▸ **WHAT TO WORK ON**
Please restate the data that follows word for word, with the pictures left out.

(DATA Opens)

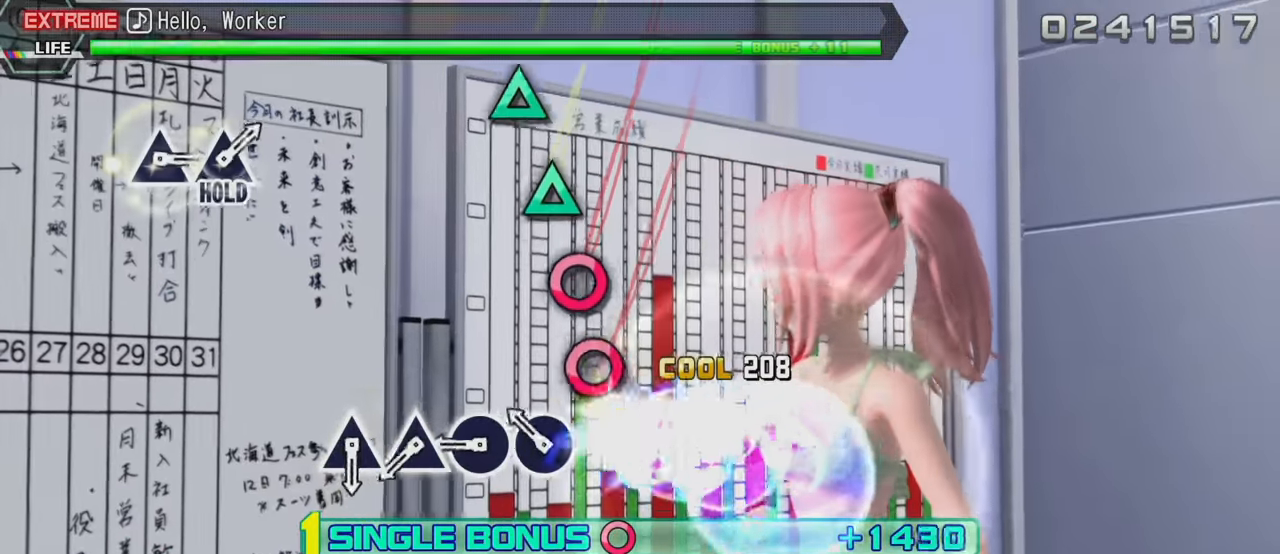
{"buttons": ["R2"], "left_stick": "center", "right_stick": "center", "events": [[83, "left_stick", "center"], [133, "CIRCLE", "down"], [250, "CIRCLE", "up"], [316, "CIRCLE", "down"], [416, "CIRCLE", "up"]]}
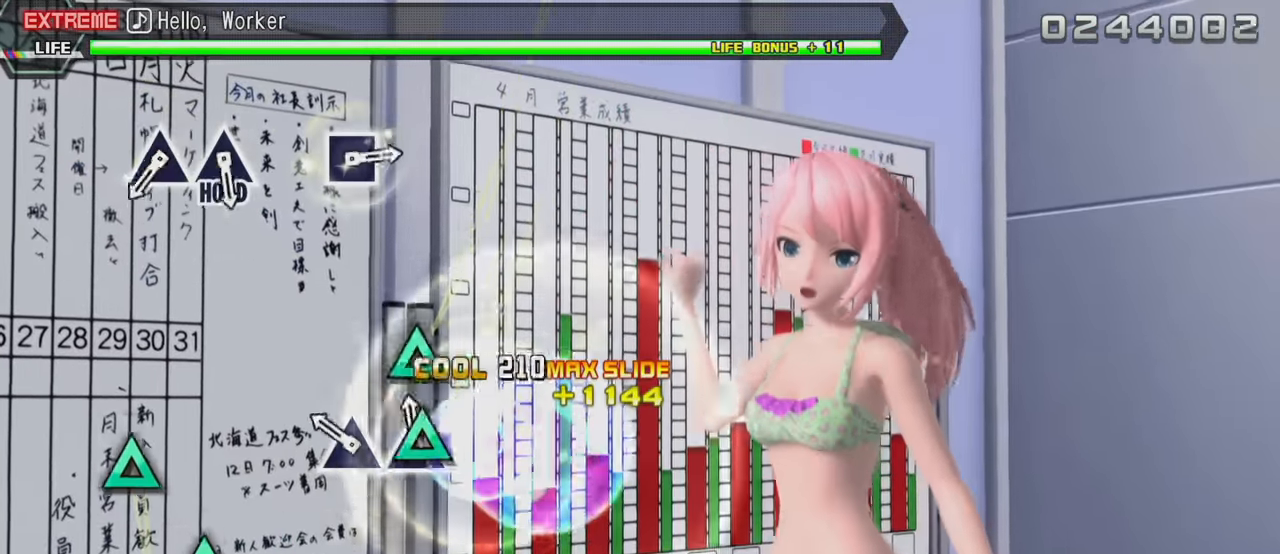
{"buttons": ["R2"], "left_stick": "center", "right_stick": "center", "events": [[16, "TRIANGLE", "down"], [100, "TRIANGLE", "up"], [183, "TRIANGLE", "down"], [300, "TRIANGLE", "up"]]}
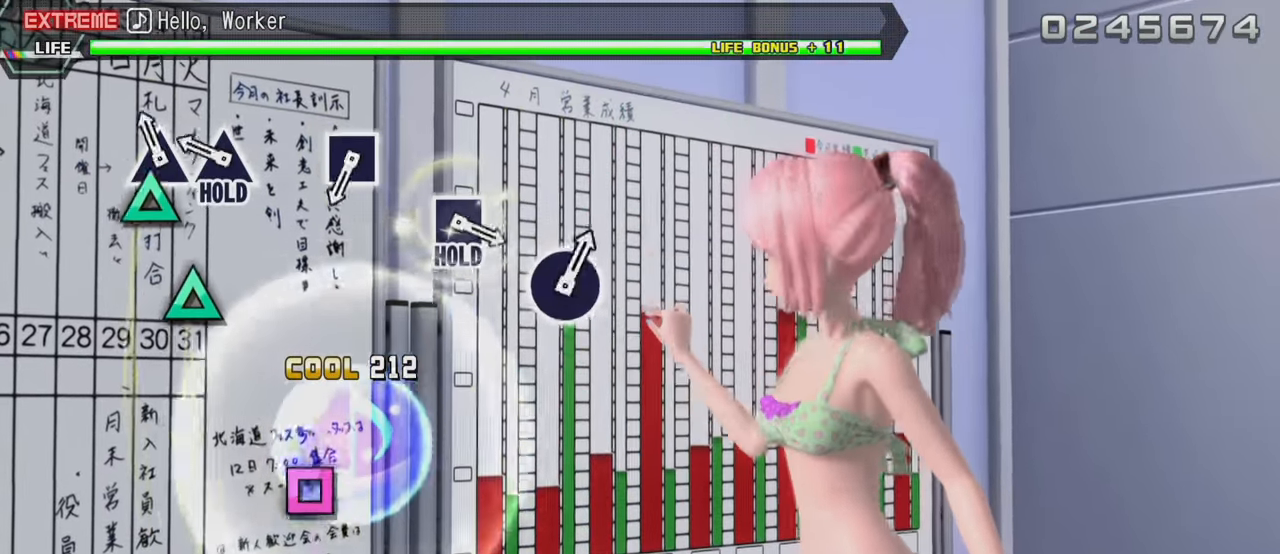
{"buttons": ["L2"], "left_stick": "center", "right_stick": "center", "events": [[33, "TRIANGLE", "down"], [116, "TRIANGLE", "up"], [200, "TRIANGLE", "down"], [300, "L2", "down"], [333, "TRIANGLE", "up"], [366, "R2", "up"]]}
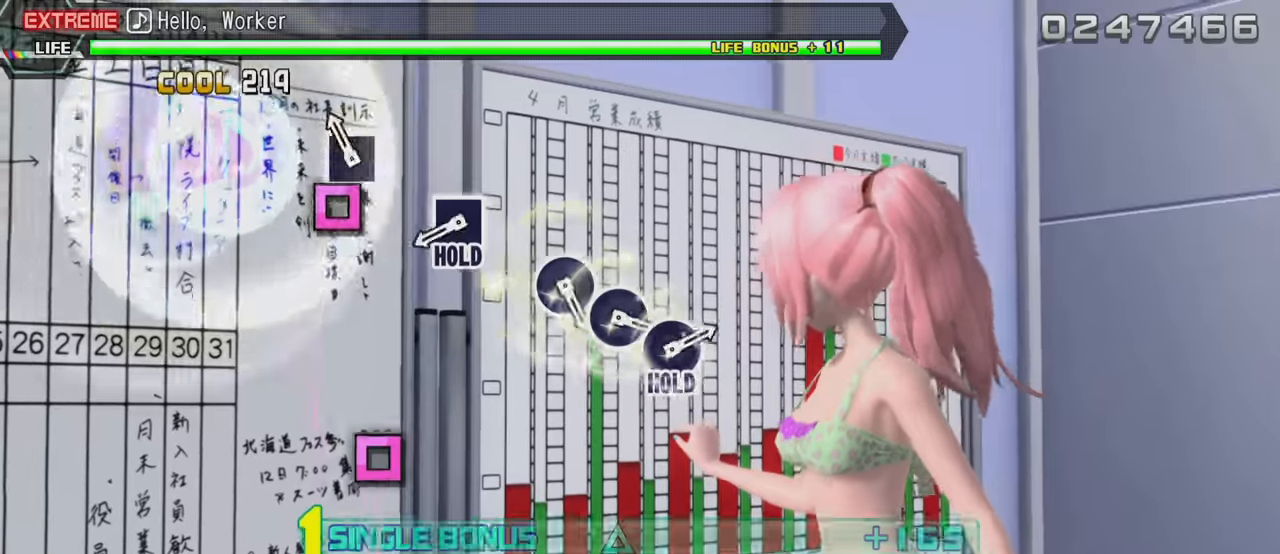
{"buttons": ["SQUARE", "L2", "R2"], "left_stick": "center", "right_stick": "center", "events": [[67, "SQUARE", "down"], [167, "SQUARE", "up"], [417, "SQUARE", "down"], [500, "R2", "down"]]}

(DATA Closes)

▸ **TASK ANSWER**
{"buttons": ["R2"], "left_stick": "center", "right_stick": "center", "events": [[83, "left_stick", "center"], [133, "CIRCLE", "down"], [250, "CIRCLE", "up"], [316, "CIRCLE", "down"], [416, "CIRCLE", "up"]]}
{"buttons": ["R2"], "left_stick": "center", "right_stick": "center", "events": [[16, "TRIANGLE", "down"], [100, "TRIANGLE", "up"], [183, "TRIANGLE", "down"], [300, "TRIANGLE", "up"]]}
{"buttons": ["L2"], "left_stick": "center", "right_stick": "center", "events": [[33, "TRIANGLE", "down"], [116, "TRIANGLE", "up"], [200, "TRIANGLE", "down"], [300, "L2", "down"], [333, "TRIANGLE", "up"], [366, "R2", "up"]]}
{"buttons": ["SQUARE", "L2", "R2"], "left_stick": "center", "right_stick": "center", "events": [[67, "SQUARE", "down"], [167, "SQUARE", "up"], [417, "SQUARE", "down"], [500, "R2", "down"]]}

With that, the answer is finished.